Space around Pluto nearly dust free: NASA

Space environment around Pluto and its moons is almost empty, containing only about six dust particles per cubic mile, according to data collected by a student-built instrument riding on NASA's New Horizons spacecraft.
The spacecraft found only a handful of dust grains, the building blocks of planets, when it whipped by Pluto at about 49,000 kilometres per hour July last year, scientists said.
"The bottom line is that space is mostly empty," said Fran Bagenal, a professor at University of Colorado Boulder, who leads the New Horizons Particles and Plasma Team.
"Any debris created when Pluto's moons were captured or created during impacts has long since been removed by planetary processes," said Bagenal, a faculty member at the Laboratory for Atmospheric and Space Physics (LASP).

Studying the microscopic dust grains can give researchers clues about how the solar system was formed billions of years ago and how it works today, providing information on planets, moons and comets, said Bagenal.
Launched in 2006, the New Horizons mission was designed to help scientists better understand the icy world at the edge of our solar system, including Pluto and the Kuiper Belt.

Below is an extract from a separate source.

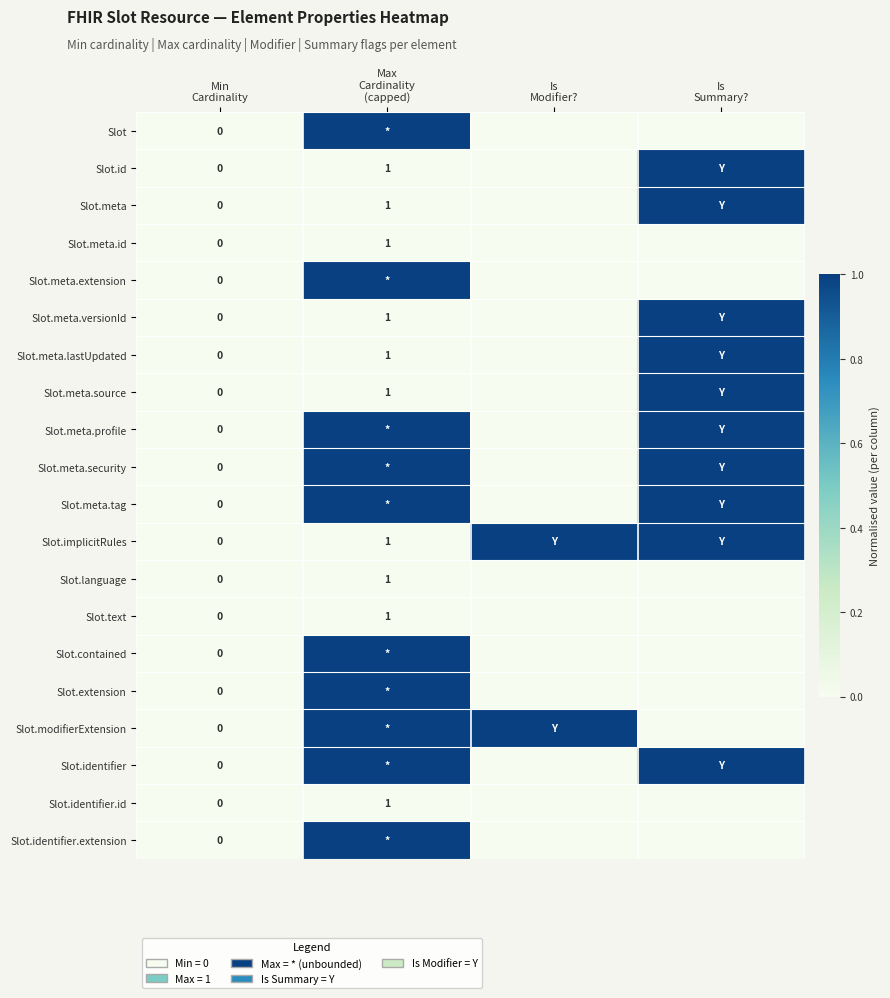

Which series has the largest total across all categories?

Slot.meta.profile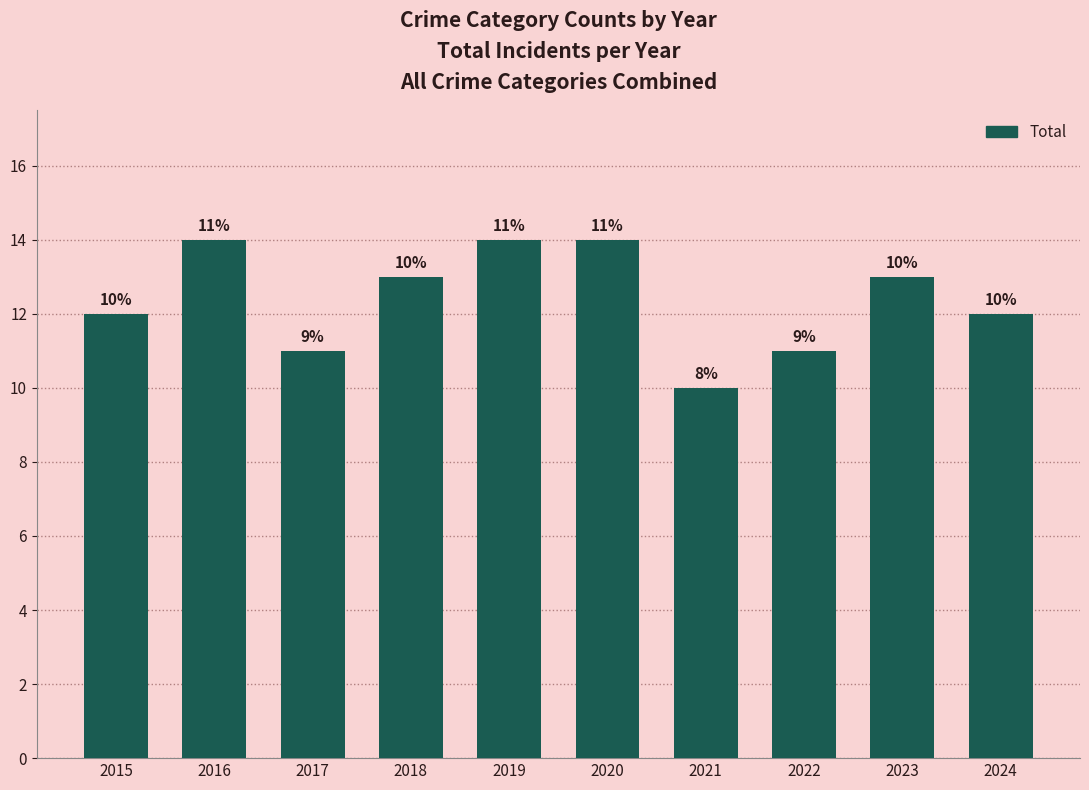

What is the greatest value displayed?

14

A vast region thought to span more than a billion miles beyond Neptune's orbit, the Kuiper Belt is believed to harbour at least 70,000 objects more than 96 kilometres in diameter and contain samples of ancient material created during the solar system's violent formation some 4.5 billion years ago.

The Student Dust Counter (SDC) logged thousands of dust grain hits over the spacecraft's nine year, 3 billion-mile journey to Pluto while most of other six instruments slept, said Professor Mihaly Horanyi from LASP.
"Now we are starting to see a slow but steady increase in the impact rate of larger particles, possibly indicating that we already have entered the inner edge of the Kuiper Belt," said Horanyi, the principal investigator for the SDC.
The dust counter is a thin film resting on a honeycombed aluminium structure the size of a cake pan mounted on the spacecraft's exterior.
A small electronic box functions as the instrument's "brain" to assess each individual dust particle that strikes the detector, allowing the students to infer the mass of each particle.

"Our instrument has been soaring through our solar system's dust disk and gathering data since launch," said Jamey Szalay, a former CU-Boulder student, now postdoctoral researcher at Southwest Research Institute (SwRI).
"It's going to be very exciting to get into the Kuiper Belt and see what we find there," said Szalay.
The research was published in the journal Science.